The party says home affairs should focus on making it easier for people with skills and capital to work, live and invest in South Africa, expand the number of countries whose citizens can visit without a visa, introduce and enforce fines for employing people without the right to work in South Africa, and address “the structural deficiencies at the Department of Home Affairs to ensure better enforcement of immigration regulations".

Hirsch points to a  different legislative issue that would help to transform the migration regime strategically and sensibly. He says there is an urgent need to modernise the colonial-style bilateral labour agreements South Africa has with  Mozambique, Lesotho, Eswatini, Malawi and Botswana.

These countries and Zimbabwe, he says, are the greatest source of regular and irregular migration and the agreements are no longer fit for purpose. “Not only do they impose tight restrictions on the rights of contracted migrants from other countries, but they are also based on patterns of migrant labour developed during the colonial period to support farming and mining."

South Africa should look to examples of modern bilateral labour agreements found in the Canadian system. They provide long-term arrangements with full labour and social rights for the duration of the multiyear contract but no right to permanent residence for the workers or their families.

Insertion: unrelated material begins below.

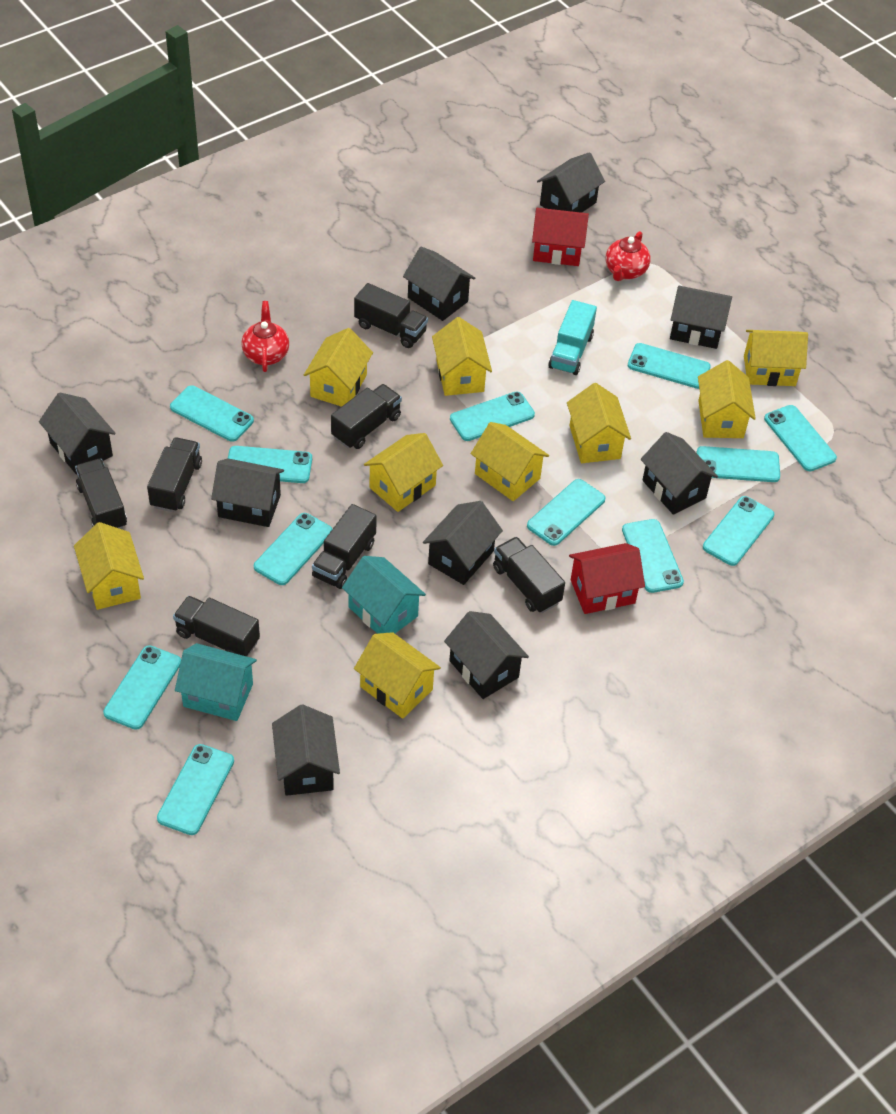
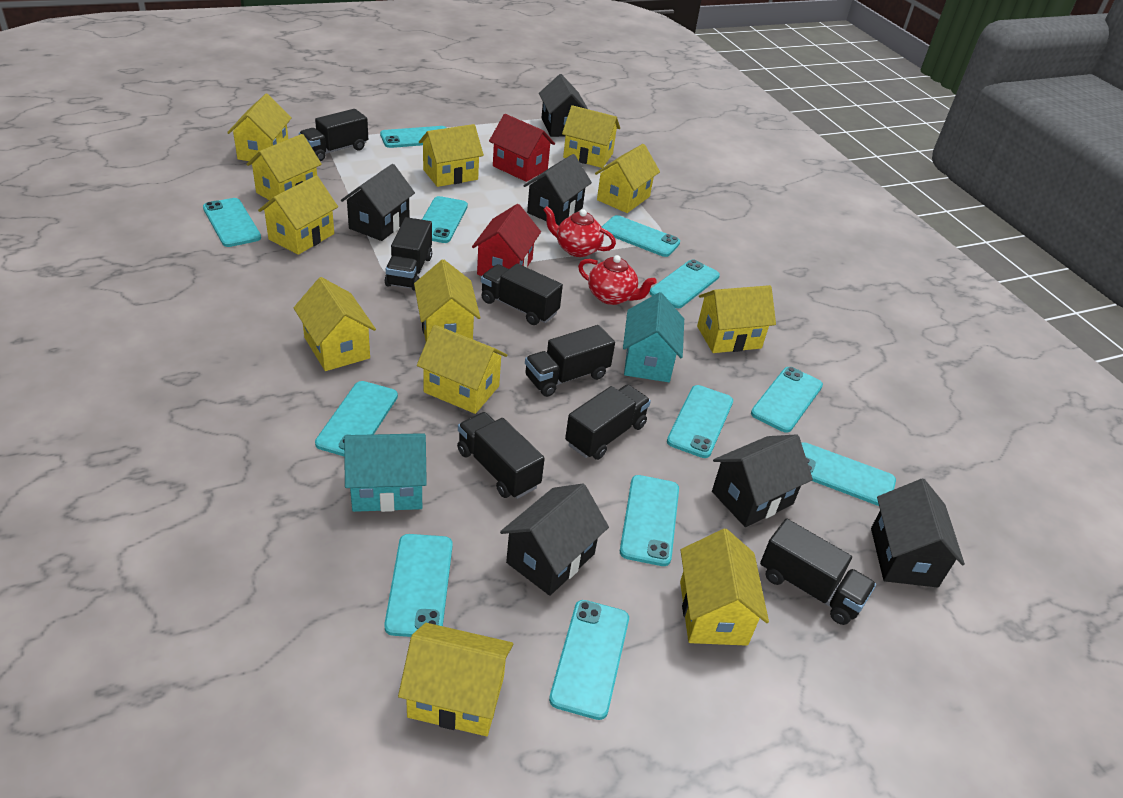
black house: [39,392,116,475] [211,458,284,527] [272,704,340,796] [403,247,475,321] [423,501,503,585] [444,611,529,699] [537,152,605,213] [641,432,718,515] [670,286,732,349] = 9 -> [341,164,415,241] [500,483,609,596] [524,154,592,226] [539,74,588,137] [712,434,813,527] [871,479,965,588] = 6
turquoise truck: [548,300,597,375] = 1 -> none = 0
yellow house: [74,522,144,610] [304,328,373,407] [354,632,441,719] [364,433,443,512] [432,317,492,396] [471,422,549,501] [567,383,631,463] [698,360,756,438] [744,330,808,386] = 9 -> [227,94,292,161] [246,134,322,200] [258,176,338,255] [294,277,376,371] [398,623,513,736] [414,260,480,341] [417,325,507,414] [419,124,484,187] [562,105,620,168] [595,144,660,213] [680,529,769,646] [697,285,776,353] = 12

Modern Canadian-style migrant labour agreements, says Hirsch, would encourage more migrants to choose regular migration routes, and fewer would try to evade or abuse the law.

In conclusion

Orderly, properly managed immigration enriches societies. The chaotic and unregulated immigration in South Africa would tear at the social fabric of even the most stable of societies, which ours isn't. We live in one of the most unequal societies in the world, with searing poverty.

The disaffection with foreigners that constantly stirs like a restless beast below the surface  is not because South Africans intrinsically hate foreigners. There are many complex reasons for it but one of them is undoubtedly a deep-seated discomfort with the unmanaged, uncontrolled, free-for-all style of immigration that has developed in South Africa. And when people compete for scarce resources and job opportunities, this is a recipe for violent social conflict, as we have seen so often.

Who can forget the flare-up of xenophobic violence against foreign nationals in Durban before the 2019 elections? And here we are again with another election looming — one that promises to be the most hotly contested of the democratic era.

And make no mistake; illegal immigration will be a central election issue because it stirs deep-seated emotions and points to a monumental failure of successive ANC governments.